Problems and tasks:
A. Copy the passage of the forum thread about laptops and desktops from "Yeah clean the" to "the most usage.".
B. In the forum thread about laptops and desktops, what reasons does the first post give for getting a desktop instead of a laptop?
C. Resume the forum thread about laptops and desktops, picking up right after its final line.

Text extract:
________________

Yeah clean the fans and make sure you're not blocking them. There are also cooling pads for laptops. Also, if you plan on gaming or development, laptops are not really the best for that. Get a desktop. More power (i5 and i7 on laptop might carry the same name, but no where as powerful, same with GPUs) and much cheaper. Plus you don't get stuck with inferior parts as most OEMs just stick whatever is cheap into prebuilt PCs and laptops.

I also have a laptop when I travel, but my desktop gets the most usage.


----------



## MidnightNinja (Dec 10, 2011)

Alright thanks guys, I'll definitely take a look at the fan--as for the cooling plate, I have one, but its quite large to be carrying around campus. As for a desktop, Im thinking about getting one when I have an apartment next year


----------



## yarly (Jun 22, 2011)

MidnightNinja said:


> Alright thanks guys, I'll definitely take a look at the fan--as for the cooling plate, I have one, but its quite large to be carrying around campus. As for a desktop, Im thinking about getting one when I have an apartment next year


Oh and if you keep it on all the time when idle (your laptop), not a good idea. Desktops can be left on for long periods of time, but not laptops. My ideal solution though for development (and gaming on the side) is a lightweight laptop in a low to mid range price to get me by when I am not at home (depending on budget) and then a good custom desktop for standard usage


----------



## MidnightNinja (Dec 10, 2011)

________________

Dataset records
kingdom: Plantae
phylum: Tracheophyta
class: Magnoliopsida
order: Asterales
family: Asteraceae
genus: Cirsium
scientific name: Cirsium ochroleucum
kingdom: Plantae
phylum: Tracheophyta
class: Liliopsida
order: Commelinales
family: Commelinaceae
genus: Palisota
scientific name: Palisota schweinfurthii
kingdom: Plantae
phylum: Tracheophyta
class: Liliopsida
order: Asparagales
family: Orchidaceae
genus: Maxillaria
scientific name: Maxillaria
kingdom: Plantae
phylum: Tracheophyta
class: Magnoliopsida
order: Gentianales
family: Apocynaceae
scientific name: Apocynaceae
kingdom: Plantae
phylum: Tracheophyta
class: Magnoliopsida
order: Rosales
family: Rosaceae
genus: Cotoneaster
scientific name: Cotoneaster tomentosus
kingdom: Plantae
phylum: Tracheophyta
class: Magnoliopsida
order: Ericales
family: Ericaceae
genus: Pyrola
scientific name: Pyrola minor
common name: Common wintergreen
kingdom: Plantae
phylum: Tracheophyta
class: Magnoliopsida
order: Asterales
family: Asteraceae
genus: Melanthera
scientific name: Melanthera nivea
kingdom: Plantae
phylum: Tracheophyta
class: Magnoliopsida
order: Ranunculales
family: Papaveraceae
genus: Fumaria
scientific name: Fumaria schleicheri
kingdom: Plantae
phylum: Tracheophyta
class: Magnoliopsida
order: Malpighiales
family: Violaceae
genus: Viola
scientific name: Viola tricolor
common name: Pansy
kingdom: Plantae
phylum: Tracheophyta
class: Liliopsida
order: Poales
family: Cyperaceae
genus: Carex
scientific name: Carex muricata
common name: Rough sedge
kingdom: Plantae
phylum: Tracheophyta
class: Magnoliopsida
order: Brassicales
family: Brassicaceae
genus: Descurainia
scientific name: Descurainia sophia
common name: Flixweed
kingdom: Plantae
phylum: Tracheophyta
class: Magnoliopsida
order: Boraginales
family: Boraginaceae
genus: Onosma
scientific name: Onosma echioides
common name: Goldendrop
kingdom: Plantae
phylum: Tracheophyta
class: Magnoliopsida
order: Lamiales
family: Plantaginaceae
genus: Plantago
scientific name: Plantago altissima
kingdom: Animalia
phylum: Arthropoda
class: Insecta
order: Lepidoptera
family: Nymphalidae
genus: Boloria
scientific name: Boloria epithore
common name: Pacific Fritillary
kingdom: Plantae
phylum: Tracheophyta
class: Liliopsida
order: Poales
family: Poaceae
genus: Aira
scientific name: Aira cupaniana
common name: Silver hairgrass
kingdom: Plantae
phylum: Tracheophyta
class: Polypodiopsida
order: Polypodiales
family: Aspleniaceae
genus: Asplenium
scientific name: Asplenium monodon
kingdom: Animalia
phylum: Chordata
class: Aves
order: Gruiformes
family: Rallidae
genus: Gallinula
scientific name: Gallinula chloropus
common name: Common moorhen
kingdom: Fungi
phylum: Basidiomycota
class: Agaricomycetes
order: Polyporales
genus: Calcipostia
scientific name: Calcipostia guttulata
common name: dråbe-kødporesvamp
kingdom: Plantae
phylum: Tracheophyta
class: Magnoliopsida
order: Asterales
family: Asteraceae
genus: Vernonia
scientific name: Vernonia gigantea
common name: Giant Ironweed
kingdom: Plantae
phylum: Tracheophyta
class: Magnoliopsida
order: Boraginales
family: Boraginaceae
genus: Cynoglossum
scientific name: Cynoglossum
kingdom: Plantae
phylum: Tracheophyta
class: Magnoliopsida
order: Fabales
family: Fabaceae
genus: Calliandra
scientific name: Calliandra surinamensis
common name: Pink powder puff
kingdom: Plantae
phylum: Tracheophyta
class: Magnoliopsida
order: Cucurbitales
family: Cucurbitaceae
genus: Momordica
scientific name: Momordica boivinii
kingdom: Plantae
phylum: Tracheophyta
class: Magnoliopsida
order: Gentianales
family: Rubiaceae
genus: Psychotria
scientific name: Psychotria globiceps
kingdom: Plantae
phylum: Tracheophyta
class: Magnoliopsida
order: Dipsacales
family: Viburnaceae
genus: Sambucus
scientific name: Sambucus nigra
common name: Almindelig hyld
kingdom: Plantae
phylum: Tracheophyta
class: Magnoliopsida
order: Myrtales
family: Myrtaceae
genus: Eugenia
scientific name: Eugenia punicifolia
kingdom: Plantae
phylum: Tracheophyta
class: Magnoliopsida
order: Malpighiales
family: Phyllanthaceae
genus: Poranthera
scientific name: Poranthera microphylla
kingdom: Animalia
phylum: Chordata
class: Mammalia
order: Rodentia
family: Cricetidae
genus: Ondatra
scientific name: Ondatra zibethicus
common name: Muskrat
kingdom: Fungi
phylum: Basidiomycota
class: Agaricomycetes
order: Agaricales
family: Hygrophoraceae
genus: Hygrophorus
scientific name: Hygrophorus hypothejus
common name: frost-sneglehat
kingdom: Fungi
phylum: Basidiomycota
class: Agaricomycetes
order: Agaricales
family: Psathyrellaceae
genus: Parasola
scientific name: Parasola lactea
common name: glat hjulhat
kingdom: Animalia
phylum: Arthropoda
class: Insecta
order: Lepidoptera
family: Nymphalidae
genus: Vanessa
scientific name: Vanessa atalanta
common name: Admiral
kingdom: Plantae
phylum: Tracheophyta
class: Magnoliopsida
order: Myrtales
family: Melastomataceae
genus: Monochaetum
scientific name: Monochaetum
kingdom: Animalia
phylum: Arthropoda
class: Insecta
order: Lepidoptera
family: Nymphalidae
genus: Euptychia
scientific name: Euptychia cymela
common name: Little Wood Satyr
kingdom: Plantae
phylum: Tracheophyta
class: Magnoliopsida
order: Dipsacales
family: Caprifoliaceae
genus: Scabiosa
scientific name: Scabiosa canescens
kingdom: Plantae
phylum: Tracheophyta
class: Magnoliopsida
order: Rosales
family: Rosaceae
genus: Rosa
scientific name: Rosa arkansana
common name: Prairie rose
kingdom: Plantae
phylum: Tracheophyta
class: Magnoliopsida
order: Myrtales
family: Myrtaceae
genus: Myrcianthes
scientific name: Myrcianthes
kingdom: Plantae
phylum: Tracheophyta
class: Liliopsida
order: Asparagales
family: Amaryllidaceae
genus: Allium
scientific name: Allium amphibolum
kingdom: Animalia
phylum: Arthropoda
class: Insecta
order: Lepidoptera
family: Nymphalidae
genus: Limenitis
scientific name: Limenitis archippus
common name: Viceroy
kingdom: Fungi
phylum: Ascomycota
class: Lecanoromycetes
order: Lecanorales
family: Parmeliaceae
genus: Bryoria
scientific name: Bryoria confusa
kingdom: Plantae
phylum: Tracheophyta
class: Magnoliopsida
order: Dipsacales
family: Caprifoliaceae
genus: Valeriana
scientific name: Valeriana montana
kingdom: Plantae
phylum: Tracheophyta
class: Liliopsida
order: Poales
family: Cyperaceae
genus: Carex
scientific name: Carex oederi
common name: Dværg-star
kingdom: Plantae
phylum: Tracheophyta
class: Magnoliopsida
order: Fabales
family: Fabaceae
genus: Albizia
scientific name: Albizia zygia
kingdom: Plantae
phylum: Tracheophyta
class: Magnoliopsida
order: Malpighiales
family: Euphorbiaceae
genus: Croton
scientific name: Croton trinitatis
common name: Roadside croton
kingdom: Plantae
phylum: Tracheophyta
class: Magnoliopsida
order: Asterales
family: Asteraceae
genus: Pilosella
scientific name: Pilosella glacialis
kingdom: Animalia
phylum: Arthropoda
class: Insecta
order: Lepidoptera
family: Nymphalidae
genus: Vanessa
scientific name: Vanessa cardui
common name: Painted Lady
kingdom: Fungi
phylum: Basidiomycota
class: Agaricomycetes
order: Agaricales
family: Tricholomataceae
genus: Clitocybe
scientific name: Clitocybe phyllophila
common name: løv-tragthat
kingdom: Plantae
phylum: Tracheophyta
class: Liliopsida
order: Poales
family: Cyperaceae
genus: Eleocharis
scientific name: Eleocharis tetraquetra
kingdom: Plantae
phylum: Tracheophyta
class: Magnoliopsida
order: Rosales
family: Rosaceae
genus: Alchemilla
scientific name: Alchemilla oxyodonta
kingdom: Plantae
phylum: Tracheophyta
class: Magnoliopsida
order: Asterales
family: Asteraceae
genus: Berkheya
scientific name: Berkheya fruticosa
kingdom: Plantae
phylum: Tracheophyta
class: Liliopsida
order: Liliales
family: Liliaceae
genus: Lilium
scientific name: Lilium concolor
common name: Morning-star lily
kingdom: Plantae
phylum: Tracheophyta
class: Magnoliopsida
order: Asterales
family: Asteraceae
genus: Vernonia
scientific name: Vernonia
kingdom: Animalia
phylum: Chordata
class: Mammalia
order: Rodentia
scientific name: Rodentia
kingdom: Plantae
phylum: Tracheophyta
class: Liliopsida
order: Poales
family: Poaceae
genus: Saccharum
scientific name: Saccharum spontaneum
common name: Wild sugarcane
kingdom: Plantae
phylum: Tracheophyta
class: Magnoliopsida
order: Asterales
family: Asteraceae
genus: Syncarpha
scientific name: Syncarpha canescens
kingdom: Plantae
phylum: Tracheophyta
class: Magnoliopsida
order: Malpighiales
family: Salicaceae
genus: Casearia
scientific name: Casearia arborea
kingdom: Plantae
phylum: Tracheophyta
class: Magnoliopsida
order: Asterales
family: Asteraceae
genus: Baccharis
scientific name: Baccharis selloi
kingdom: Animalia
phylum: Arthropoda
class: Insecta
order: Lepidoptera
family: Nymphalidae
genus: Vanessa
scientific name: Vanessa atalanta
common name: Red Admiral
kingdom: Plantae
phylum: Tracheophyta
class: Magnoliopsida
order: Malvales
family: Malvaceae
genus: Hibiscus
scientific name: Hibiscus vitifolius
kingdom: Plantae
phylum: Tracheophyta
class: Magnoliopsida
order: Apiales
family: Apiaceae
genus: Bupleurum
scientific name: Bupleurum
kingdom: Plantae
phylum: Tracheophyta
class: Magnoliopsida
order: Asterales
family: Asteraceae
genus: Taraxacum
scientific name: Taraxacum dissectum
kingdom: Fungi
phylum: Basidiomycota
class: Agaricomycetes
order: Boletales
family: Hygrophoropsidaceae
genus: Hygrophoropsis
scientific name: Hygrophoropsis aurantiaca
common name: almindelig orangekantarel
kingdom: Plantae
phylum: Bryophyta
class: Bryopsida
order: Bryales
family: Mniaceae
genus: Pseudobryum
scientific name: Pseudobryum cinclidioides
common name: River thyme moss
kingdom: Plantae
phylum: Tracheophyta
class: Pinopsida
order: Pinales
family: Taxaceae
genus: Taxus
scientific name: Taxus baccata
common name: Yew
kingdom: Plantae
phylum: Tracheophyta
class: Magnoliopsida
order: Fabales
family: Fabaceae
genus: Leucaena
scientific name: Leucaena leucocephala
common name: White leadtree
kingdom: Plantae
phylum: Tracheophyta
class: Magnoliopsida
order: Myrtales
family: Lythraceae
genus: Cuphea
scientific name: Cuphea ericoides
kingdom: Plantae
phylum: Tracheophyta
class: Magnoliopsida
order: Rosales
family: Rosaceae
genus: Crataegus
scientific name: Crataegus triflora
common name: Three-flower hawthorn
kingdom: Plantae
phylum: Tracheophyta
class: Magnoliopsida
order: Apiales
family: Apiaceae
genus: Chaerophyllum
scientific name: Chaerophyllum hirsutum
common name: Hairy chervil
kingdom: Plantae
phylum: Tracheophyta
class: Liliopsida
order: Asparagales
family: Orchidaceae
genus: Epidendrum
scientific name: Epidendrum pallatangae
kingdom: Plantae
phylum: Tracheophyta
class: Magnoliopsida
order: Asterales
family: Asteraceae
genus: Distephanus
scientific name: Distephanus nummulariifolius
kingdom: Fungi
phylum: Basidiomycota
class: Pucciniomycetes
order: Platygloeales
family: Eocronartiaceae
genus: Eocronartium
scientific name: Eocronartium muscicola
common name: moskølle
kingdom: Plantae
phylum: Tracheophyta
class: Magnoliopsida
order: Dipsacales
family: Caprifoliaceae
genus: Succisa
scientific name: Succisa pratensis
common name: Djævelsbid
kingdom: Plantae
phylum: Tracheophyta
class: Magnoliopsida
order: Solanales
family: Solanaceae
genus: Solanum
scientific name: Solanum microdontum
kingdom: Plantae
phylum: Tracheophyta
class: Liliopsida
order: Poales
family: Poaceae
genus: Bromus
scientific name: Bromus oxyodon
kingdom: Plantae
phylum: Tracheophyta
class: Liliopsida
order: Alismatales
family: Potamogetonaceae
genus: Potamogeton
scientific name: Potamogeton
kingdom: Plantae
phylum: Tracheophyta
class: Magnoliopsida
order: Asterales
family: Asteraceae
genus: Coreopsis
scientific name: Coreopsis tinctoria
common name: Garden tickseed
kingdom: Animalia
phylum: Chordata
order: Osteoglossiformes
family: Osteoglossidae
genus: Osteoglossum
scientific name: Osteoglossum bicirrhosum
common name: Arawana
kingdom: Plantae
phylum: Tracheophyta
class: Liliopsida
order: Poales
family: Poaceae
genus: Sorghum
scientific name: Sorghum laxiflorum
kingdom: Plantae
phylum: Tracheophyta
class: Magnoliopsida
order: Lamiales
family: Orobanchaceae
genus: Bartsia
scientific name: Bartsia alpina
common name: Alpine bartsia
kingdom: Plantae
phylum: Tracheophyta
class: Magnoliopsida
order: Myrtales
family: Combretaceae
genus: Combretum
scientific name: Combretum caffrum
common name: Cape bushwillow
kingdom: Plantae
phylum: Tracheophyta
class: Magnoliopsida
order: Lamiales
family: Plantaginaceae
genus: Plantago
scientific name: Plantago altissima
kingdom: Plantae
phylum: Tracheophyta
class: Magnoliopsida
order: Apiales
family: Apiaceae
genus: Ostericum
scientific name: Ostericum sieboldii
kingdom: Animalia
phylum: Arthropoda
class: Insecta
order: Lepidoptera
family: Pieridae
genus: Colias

________________

Response list:
A.
Yeah clean the fans and make sure you're not blocking them. There are also cooling pads for laptops. Also, if you plan on gaming or development, laptops are not really the best for that. Get a desktop. More power (i5 and i7 on laptop might carry the same name, but no where as powerful, same with GPUs) and much cheaper. Plus you don't get stuck with inferior parts as most OEMs just stick whatever is cheap into prebuilt PCs and laptops.

I also have a laptop when I travel, but my desktop gets the most usage.

B.
- More power
- Much cheaper
- You don't get stuck with inferior parts

C.
yarly said:


> Oh and if you keep it on all the time when idle (your laptop), not a good idea. Desktops can be left on for long periods of time, but not laptops. My ideal solution though for development (and gaming on the side) is a lightweight laptop in a low to mid range price to get me by when I am not at home (depending on budget) and then a good custom desktop for standard usage


Thats actually not a bad idea as far as the laptop/desktop goes. As far as the idling goes, I'll keep that in mind. I usually leave it sleeping (habit since boot times on windows 7 were atrocious.)

Thanks again Yarly!


----------



## yarly (Jun 22, 2011)

MidnightNinja said:


> Thats actually not a bad idea as far as the laptop/desktop goes. As far as the idling goes, I'll keep that in mind. I usually leave it sleeping (habit since boot times on windows 7 were atrocious.)
> 
> Thanks again Yarly!


Np 

Sleeping is okay (though drains battery), just leaving it actually on not so much. Some laptops are likely to overheat that way.

But yeah, I leave my desktop on all the time unless I go out of town. Then when I'm elsewhere, I ssh into it if needed, so it works out well.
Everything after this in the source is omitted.